Como casi todo en esta inabarcable inmensidad, se hace de rogar. Pasan los kilómetros y, aunque van apareciendo en el camino curiosas formaciones geológicas a uno y otro lado de la carretera, es difícil fijar la atención. 

El calor se hace cada vez más opresivo e inaguantable por estos lares. Cuando ya se empieza a desesperar, unos intensos destellos en la lejanía nos anuncian que hemos llegado a la Montaña de Cristal.

En realidad, se trata de toda una cordillera de colinas de cuarzo que tan pronto parecen de color rosa, como moradas o se visten de plata y oro. La principal, la que se encuentra justo al lado de la carretera, comienza a perder brillo, diezmada por tantos visitantes que no pueden resistir la tentación de llevarse una pequeña geoda de recuerdo pero hay otras muchas en la zona, ya dentro del Parque Nacional, que aún permanecen prácticamente intactas.

De vuelta a la carretera de los Oasis, todavía hay que conducir durante una decena de kilómetros hasta encontrar una desviación marcada por un montículo de piedra. El asfalto desaparece, pero los guías saben cómo seguir el rastro hasta llegar al más minúsculo de los oasis, el que los beduinos conocen como la Fuente. 

Apenas unas palmeras y un tímido chorro de agua para tomar un respiro antes de adentrarse en el más extraño de los desiertos. Al principio, sólo son unos puntos inmaculadamente blancos salpicando la arena que, poco a poco, van cubriendo todo el paisaje como una fina capa de nieve.
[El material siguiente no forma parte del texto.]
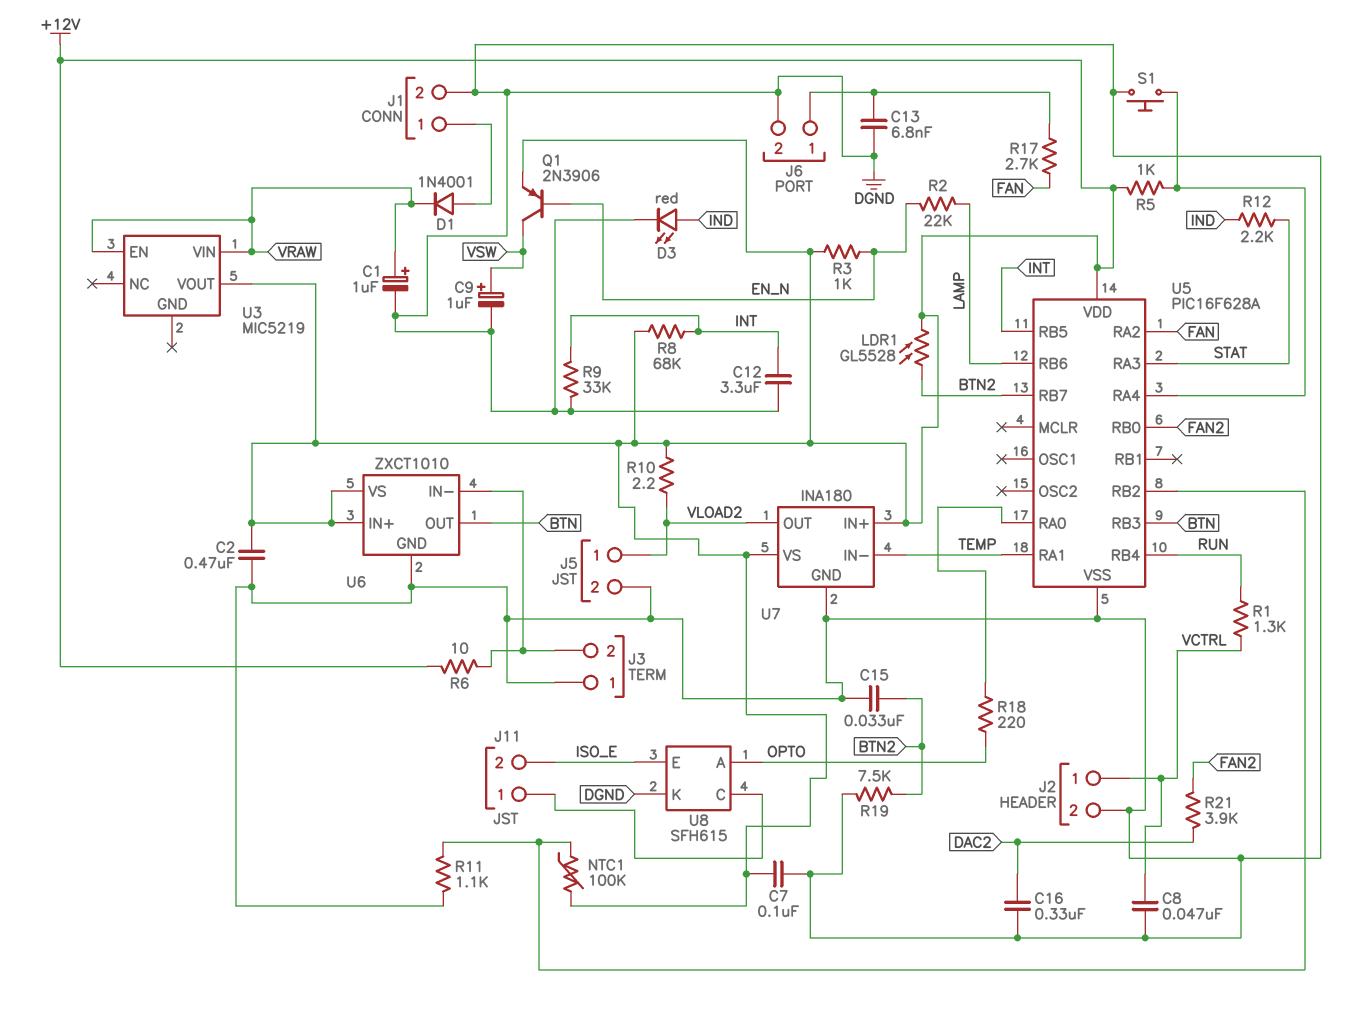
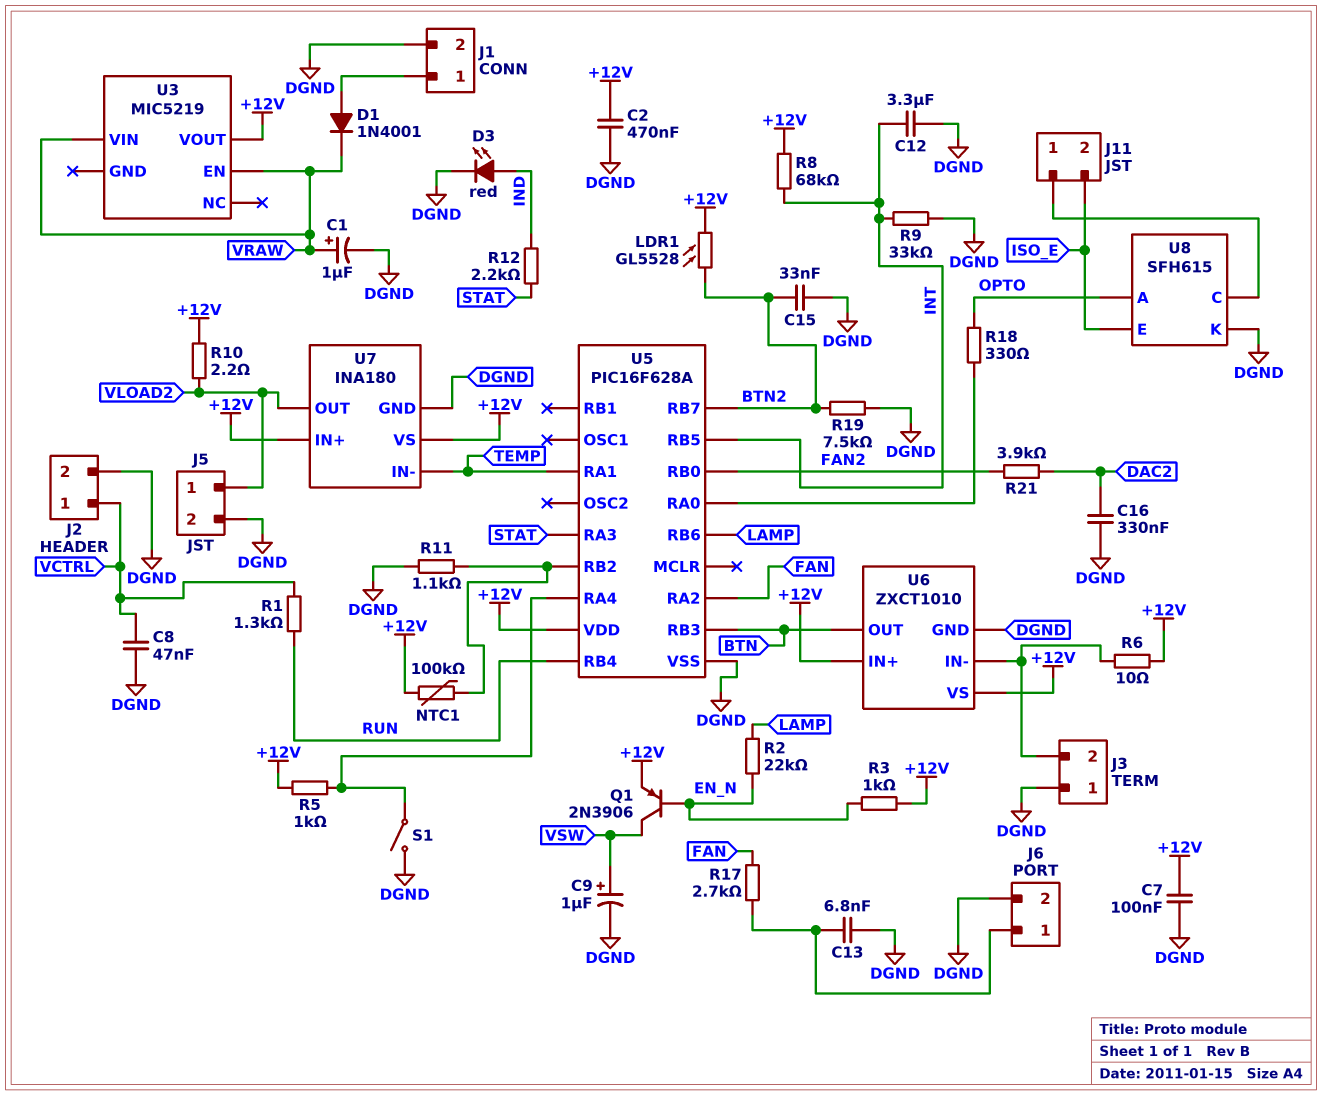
R18: 220 (OPTO, U5/RA0) -> 330 (OPTO, U5/RA0)
S1: button (DGND, U5/RA4) -> switch (DGND, U5/RA4)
Comienzan a surgir ristras de montículos. 

En un principio, son pequeñitos, todos iguales, casi insignificantes, para luego hacerse gigantescos y cobrar formas que nos recuerdan a animales y personajes fabulosos. Pasan los kilómetros y el escenario se hace cada vez más indescriptible.

Nos aferramos a identificar ciertas formas geológicas, como un árbol, un conejo, un caballo para quizás sentirnos protegidos por esta inmensidad que agota cualquier tipo de calificativo. Justo antes del atardecer, el guía escoge el lugar adecuado para pasar la noche. 
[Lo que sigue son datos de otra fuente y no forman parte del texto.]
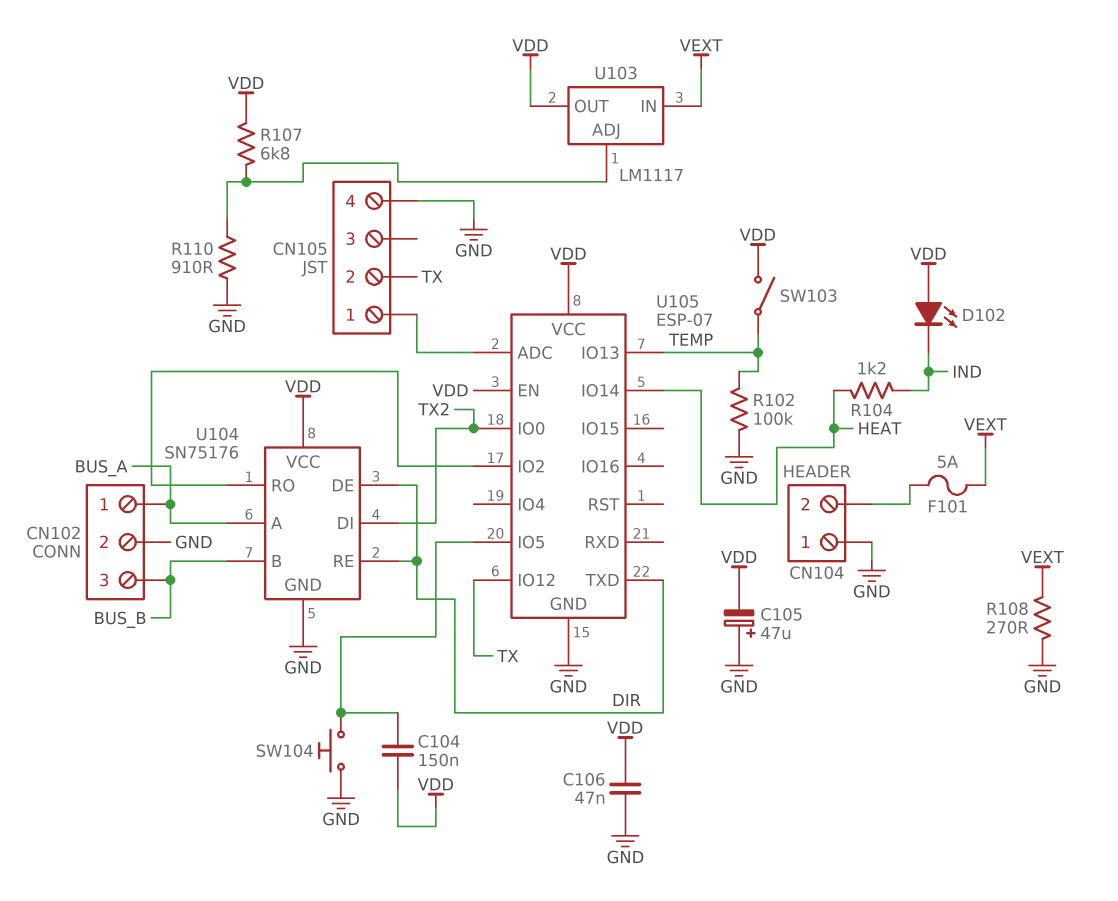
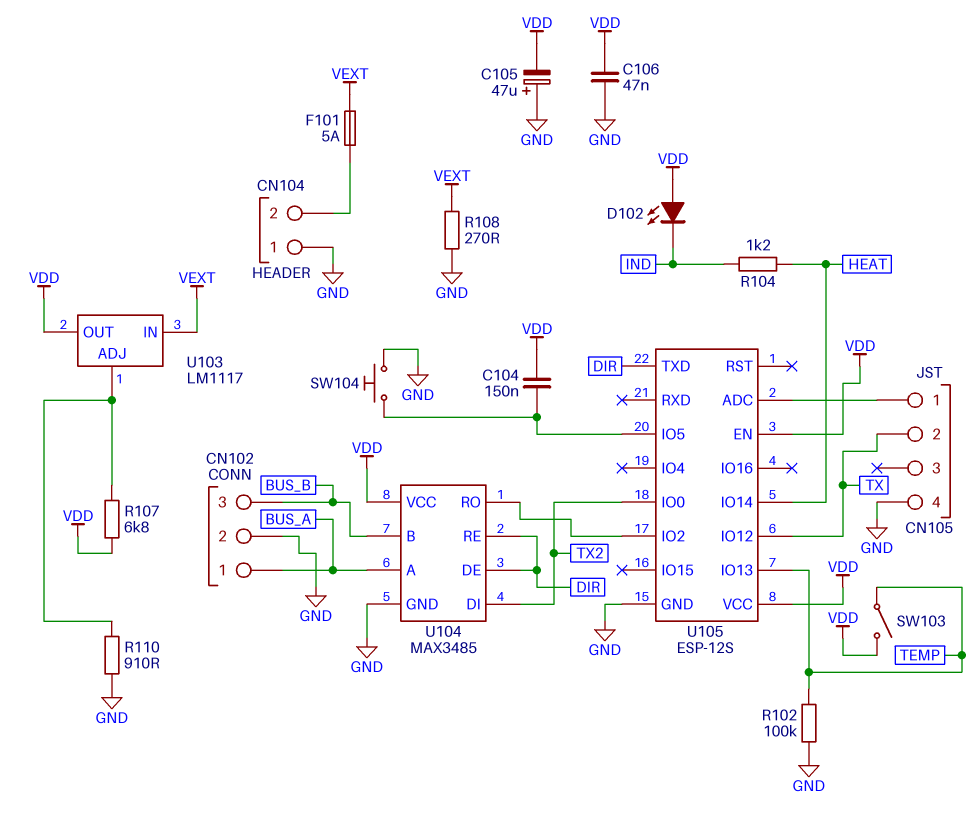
U104: SN75176 -> MAX3485
U105: ESP-07 -> ESP-12S

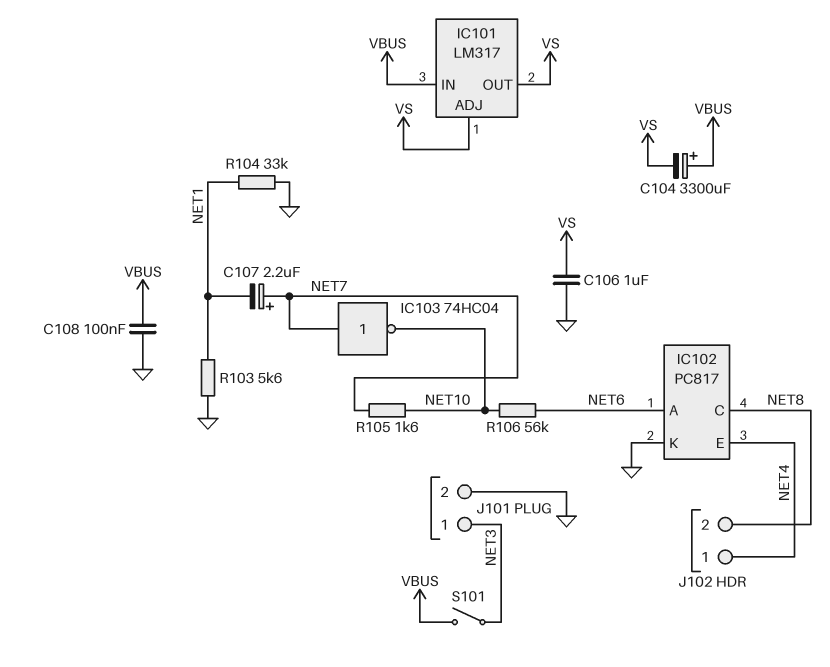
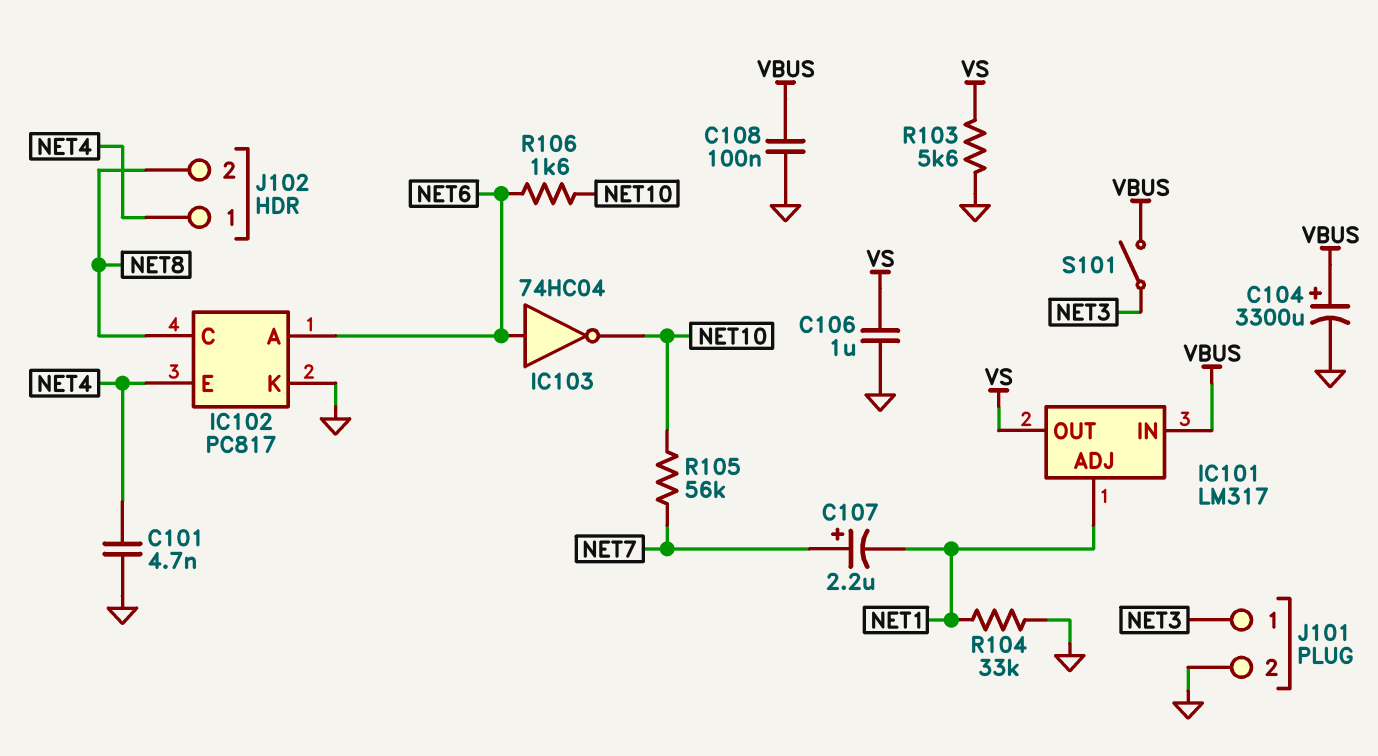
C101: none -> 4.7nF (GND, NET4)
C104: 3300uF (plus VBUS, minus VS) -> 3300uF (plus VBUS, minus GND)
IC101 pin ADJ: VS -> NET1
IC103: NOT 74HC04 (in NET7, out NET10) -> NOT 74HC04 (in NET6, out NET10)
R103: 5.6k (GND, NET1) -> 5.6k (GND, VS)
R105: 1.6k (NET7, NET10) -> 56k (NET7, NET10)
R106: 56k (NET6, NET10) -> 1.6k (NET6, NET10)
De forma casi mágica, se crea un salón con telas multicolores, se montan las tiendas y comienza el más extraordinario de los espectáculos de luz y sonido que quepa imaginar. El blanco de las piedras calcáreas se va tornando rosa para luego tomar tintes dorados y terminar de color azul.

Los beduinos comienzan a entonar canciones, el sonido de la percusión retumba y se mezcla con el de otros campamentos, creando reverberaciones, curiosos ecos, una música que nunca habíamos escuchado antes. 
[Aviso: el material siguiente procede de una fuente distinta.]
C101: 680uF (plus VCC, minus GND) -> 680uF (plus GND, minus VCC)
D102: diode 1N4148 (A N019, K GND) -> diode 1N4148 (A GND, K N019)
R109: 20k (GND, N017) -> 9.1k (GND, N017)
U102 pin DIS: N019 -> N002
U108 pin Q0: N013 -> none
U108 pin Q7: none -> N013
Tan pronto como el perfume de las especies que condimentan la cena llenan el ambiente acuden los pequeños zorros del desierto, más conocidos como fenec. Son casi tan blancos como las piedras que los rodean aunque sus enormes orejas sean más oscuras, del mismo color que la arena del desierto. 

Si durante el día permanecen escondidos en este fondo del mar desecado, por la noche pierden el miedo y se acercan sin pudor a los grupos humanos que ya identifican como su más segura fuente alimenticia.

Los sabores de la cocina del desierto cobran aquí su verdadero significado. De pronto, se comprende el poder de fascinación que siempre ha producido el desierto en quienes no han puesto barreras a su irresistible poder de seducción. Por extraño que parezca no se siente miedo ni temor de estar tan lejos de la civilización y de todo lo que ello significa a nivel de seguridad.

Muy al contrario, la sensación que casi todos perciben es de una profunda placidez. A nadie parece importarle que se escuchen extraños sonidos mezclados con la música de los hombres del desierto. Los zorros no son los únicos habitantes. 

A la mayoría sólo se les intuye, a otros se les escucha y, como si hubiese sido parte de un sueño, todos desaparecen con las primeras luces del día cuando las esculturas de este museo cambian de color antes de que el sol suba por el horizonte.

La vuelta suele hacerse de un tirón hasta El Cairo pero para quien pueda permitírselo es preferible hacer una parada en Bahariya para seguir disfrutando de los delicados placeres de su oasis, pero también para descubrir no sólo sus momias doradas sino las pinturas de algunas de sus tumbas y el emplo que se relaciona con el faraón Alejandro.